Can every $\mathfrak{S}_n$-linear map be realized by a multiplication?

Question

Let $G=\mathfrak{S}_n$ be the symmetric group on $n$ elements. Via permuting the variables the polynomial ring $S=\mathbb{C}[x_1,\ldots,x_n]$ becomes an $G$-module. It is not hard to see that every irreducible representation of $G$ appears in $S$: For example the span of the orbit of the monomial $\prod_{i=1}^nx_i^i$ is the regular representation of $G$. We consider the natural map $M: S\to\textrm{Hom}(S,S)$ that assigns a polynomial $f$ the map $S\to S,\,g\mapsto f\cdot g$. Clearly, $F$ is $G$-linear. I am interested how general this map is.

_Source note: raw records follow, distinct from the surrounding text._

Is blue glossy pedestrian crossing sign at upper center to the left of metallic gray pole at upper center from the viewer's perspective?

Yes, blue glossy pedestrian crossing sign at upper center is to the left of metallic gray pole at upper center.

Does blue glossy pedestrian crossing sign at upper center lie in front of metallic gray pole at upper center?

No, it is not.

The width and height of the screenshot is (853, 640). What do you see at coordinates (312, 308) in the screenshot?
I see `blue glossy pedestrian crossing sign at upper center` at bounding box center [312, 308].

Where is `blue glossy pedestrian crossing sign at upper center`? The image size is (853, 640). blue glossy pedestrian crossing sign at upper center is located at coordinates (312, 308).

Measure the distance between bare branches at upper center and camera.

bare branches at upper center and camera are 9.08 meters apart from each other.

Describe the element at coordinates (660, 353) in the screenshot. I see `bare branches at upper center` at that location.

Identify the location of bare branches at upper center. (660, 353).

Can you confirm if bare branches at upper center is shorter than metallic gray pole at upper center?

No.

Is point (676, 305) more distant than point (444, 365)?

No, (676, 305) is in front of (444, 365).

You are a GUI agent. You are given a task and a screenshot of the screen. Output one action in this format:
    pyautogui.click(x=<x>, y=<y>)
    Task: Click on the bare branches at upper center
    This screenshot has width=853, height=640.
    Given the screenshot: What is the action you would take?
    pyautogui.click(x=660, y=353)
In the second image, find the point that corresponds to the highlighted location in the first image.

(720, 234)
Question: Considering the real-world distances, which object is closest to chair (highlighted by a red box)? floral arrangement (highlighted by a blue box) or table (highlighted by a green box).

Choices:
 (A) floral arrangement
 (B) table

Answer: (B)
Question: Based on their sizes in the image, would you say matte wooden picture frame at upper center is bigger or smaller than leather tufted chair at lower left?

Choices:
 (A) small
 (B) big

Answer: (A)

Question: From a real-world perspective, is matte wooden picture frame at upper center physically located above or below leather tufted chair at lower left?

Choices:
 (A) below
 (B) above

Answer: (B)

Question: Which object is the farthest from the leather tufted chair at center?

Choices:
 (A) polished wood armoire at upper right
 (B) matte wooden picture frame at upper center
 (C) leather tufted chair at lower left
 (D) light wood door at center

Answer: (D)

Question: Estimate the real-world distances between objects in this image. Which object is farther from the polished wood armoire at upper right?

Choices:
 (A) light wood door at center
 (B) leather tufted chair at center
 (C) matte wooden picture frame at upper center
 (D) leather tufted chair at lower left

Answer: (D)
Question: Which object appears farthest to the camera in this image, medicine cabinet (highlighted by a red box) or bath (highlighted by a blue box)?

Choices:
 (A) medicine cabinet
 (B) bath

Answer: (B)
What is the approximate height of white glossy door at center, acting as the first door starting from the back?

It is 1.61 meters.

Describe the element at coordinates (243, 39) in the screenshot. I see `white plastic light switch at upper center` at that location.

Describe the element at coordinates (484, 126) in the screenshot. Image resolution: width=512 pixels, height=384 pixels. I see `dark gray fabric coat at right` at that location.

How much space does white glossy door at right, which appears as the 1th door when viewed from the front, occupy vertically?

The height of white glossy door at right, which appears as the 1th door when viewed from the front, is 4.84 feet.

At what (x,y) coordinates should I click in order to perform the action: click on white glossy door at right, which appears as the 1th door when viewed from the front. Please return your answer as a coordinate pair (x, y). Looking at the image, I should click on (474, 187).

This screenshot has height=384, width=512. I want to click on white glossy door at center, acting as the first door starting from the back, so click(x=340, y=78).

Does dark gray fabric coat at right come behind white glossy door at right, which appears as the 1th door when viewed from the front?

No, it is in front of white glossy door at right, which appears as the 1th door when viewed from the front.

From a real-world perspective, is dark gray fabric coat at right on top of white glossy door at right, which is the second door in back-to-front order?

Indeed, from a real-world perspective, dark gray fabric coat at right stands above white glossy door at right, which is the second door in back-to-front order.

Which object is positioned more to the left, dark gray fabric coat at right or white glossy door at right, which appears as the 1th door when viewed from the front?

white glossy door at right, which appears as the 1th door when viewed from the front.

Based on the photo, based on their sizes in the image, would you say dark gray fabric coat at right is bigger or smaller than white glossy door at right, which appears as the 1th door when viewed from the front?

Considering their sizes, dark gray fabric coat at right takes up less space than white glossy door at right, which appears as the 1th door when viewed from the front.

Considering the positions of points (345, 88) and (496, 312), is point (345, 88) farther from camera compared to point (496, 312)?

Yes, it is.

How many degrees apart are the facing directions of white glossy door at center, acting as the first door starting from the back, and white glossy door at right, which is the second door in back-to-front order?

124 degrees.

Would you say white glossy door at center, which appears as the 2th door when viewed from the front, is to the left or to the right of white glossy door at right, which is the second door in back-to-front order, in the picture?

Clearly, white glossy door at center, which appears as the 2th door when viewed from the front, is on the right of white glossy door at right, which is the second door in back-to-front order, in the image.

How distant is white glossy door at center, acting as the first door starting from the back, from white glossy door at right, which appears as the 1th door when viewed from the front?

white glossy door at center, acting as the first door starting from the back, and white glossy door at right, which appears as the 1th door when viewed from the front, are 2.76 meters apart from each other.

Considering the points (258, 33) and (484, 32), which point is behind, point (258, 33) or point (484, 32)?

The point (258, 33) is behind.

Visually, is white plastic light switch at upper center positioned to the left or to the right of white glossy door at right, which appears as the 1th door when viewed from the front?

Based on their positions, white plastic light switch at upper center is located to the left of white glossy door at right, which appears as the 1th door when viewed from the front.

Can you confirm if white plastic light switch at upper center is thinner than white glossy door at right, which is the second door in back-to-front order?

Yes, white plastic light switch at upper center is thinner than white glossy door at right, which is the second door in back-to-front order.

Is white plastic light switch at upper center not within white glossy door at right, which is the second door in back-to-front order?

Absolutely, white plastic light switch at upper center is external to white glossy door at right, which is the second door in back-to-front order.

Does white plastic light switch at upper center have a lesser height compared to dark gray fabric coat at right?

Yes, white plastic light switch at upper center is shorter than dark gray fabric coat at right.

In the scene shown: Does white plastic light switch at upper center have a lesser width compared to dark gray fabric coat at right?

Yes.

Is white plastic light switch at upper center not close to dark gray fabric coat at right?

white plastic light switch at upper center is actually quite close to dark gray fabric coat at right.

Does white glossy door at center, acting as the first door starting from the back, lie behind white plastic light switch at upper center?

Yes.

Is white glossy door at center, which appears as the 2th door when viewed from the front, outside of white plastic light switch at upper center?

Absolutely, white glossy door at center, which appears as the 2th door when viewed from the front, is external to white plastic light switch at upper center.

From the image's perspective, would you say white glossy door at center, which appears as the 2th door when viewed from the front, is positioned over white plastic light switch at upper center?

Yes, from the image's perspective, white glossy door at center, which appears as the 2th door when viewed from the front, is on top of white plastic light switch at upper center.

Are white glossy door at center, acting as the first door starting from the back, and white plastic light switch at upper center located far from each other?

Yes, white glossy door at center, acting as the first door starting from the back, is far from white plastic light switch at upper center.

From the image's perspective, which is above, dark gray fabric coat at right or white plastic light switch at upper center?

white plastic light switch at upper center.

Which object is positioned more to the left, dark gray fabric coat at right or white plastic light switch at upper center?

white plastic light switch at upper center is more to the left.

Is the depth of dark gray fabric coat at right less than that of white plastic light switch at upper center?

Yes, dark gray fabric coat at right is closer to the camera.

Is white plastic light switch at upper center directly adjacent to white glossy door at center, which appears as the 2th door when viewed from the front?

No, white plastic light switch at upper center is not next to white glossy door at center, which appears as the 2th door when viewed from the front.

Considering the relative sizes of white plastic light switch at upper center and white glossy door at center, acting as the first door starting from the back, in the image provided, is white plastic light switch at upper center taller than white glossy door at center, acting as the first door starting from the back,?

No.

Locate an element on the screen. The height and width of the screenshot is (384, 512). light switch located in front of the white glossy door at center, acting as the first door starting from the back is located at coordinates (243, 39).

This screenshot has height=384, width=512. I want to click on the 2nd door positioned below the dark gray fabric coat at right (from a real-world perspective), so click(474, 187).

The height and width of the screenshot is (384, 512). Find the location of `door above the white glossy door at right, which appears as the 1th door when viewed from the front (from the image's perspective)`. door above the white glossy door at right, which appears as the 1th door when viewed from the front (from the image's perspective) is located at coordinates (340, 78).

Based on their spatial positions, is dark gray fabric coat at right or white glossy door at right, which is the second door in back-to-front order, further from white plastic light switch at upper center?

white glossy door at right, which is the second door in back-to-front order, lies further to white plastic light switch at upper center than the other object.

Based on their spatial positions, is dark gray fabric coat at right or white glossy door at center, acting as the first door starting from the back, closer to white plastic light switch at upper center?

More precisely, let $U,V,W$ irreducible $G$-modules and let $F:U\to\textrm{Hom}(V,W)$ a $G$-linear map. Are there $G$-linear maps $A: U\to S$, $B: V\to S$ and $C: S\to W$ such that for all $u\in U$ we have $F(u)=C\circ M(A(u))\circ B$?

Answer 1

Yes. Take an injective map $A : U \to S$ and an injective map $B' : V \to S$.

Now compose $B'$ with the map that sends $x_i$ to $x_i^m$ for all $i$, where $m$ is greater than the degree of any polynomial in the image of $A$.

Then the composed map $A \otimes B : U \otimes V \to S$ will be injective because, as a module, $S$ is the tensor product of polynomials of degree $<m$ in each variable with polynomials in $x_1^m,\dots, x_n^m$, and tensor products of injective maps are injective.

Hence the map $U \otimes V \to W$ is factors through the image of $A \otimes B$ in $S$. Since $S_n$ is a finite group, by semisimplicity, we can extend this map from the image to the whole space.